The recording also does something else: it gives the child something to share. With a grandparent, a friend, in a school show-and-tell. The moment playing guitar becomes something you can show other people, it stops being homework and starts being an identity. "I'm a guitarist" is a powerful thing for an eight-year-old to feel. You want to help them feel it as early as possible.
Repertoire That Earns Its Place
I want to come back to this because it really is the load-bearing wall of the whole practice problem. If a child is genuinely excited about a piece, the practice problem largely solves itself. Not entirely — you still need the stand-in-the-living-room, still need the five-minute rule — but the motivation to get there is no longer a battle.
The tricky part is that "what kids want to play" changes constantly, is highly individual, and often doesn't align neatly with method book progressions. This is fine. Your job as a teacher isn't to execute a method book — it's to build a guitarist. The method book is a map, not the territory.
Good sheet music hits the sweet spot: achievable within a week or two of actual effort, sounds impressive enough that the child wants to play it for someone, and teaches something real about the instrument in the process.
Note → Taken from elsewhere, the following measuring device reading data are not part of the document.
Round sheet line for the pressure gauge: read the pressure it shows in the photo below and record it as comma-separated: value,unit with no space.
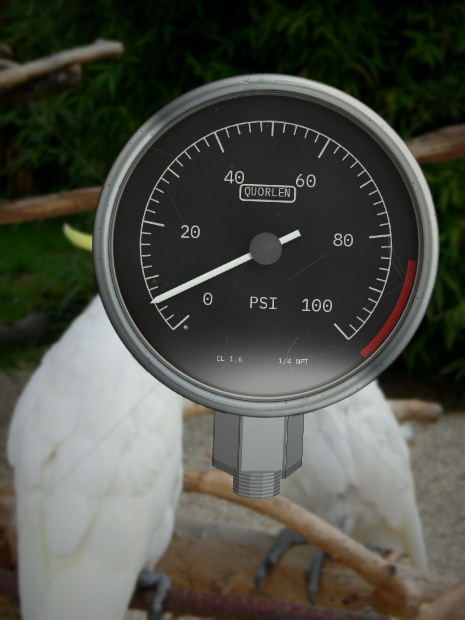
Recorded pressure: 6,psi
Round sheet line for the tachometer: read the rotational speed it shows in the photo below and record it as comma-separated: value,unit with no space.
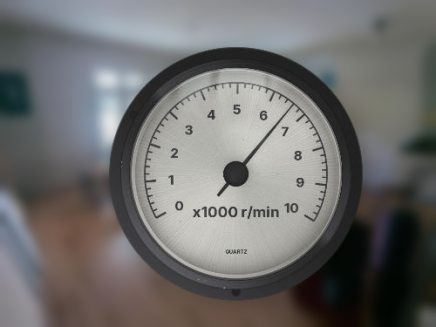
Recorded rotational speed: 6600,rpm
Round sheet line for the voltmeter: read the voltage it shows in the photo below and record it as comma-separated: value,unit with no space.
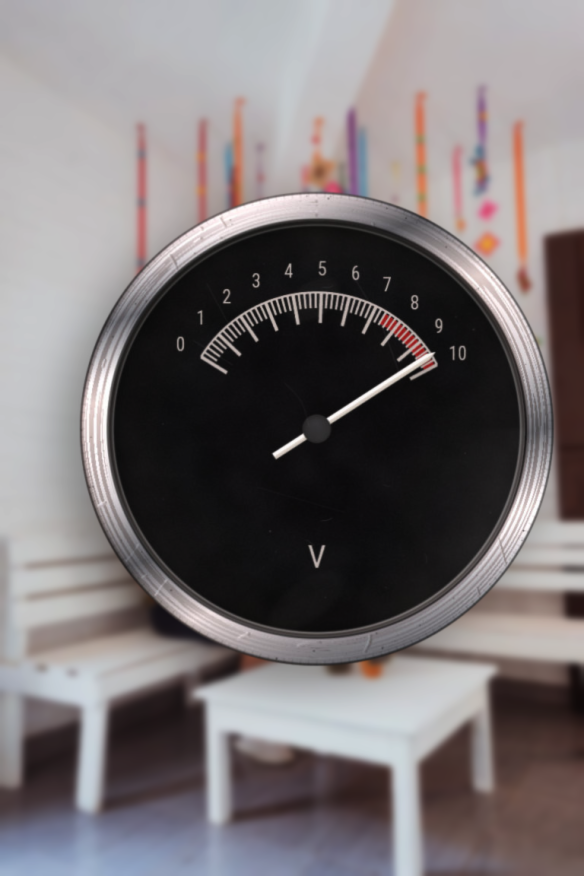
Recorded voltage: 9.6,V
This is exactly where interactive tabs earn their place. I use Exerzisor for this — you can build sheet music and tabs that the student can actually play along with, hear at the right tempo, and slow down bar by bar when something's tricky. Here's an example:
The difference between interactive sheet music and a printout is the same as the difference between a recipe and a cooking show. Both give you the instructions. Only one makes you hungry. A student who opens this at home immediately hears what the piece is supposed to sound like — no parent required to decode the notation, no guessing if they're playing it right. They hear it, they try it, they adjust. That feedback loop is exactly what practice is supposed to be.
And again — Exerzisor is free for teachers. You assign it, the student opens a link. That's it.
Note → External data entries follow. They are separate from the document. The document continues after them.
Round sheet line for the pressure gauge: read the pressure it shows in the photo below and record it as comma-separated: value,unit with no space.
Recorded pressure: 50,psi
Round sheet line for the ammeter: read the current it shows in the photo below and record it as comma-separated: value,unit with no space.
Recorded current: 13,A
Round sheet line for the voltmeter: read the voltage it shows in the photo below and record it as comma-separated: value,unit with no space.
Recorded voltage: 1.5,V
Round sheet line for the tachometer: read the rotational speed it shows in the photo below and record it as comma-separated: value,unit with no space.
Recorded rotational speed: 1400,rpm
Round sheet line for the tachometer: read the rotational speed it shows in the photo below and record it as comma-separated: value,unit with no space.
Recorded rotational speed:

When a student comes in having practiced, it's almost always because they were playing something they wanted to hear themselves play. When they haven't, it's almost always because they weren't. Start there.
The Longer Game
None of this solves the practice problem permanently. Kids go through phases. Summer breaks, school stress, friend drama, a sudden obsession with football — all of it will interrupt practice at some point. What you're building isn't a practice habit so robust it survives all weather. You're building a relationship with an instrument that survives the interruptions and gets picked back up.
The children who are still playing guitar at sixteen didn't practice every single day between ages eight and sixteen. They practiced in bursts, had fallow periods, came back, went away, came back again. What they maintained across all of that was the feeling that playing guitar was theirs — not their teacher's assignment, not their parents' investment, not a scheduled activity. Theirs.
And the best thing you can do for that? Give them material that makes them sound good, teach them things they want to play, and make it easy to pick the guitar up. Everything else is commentary.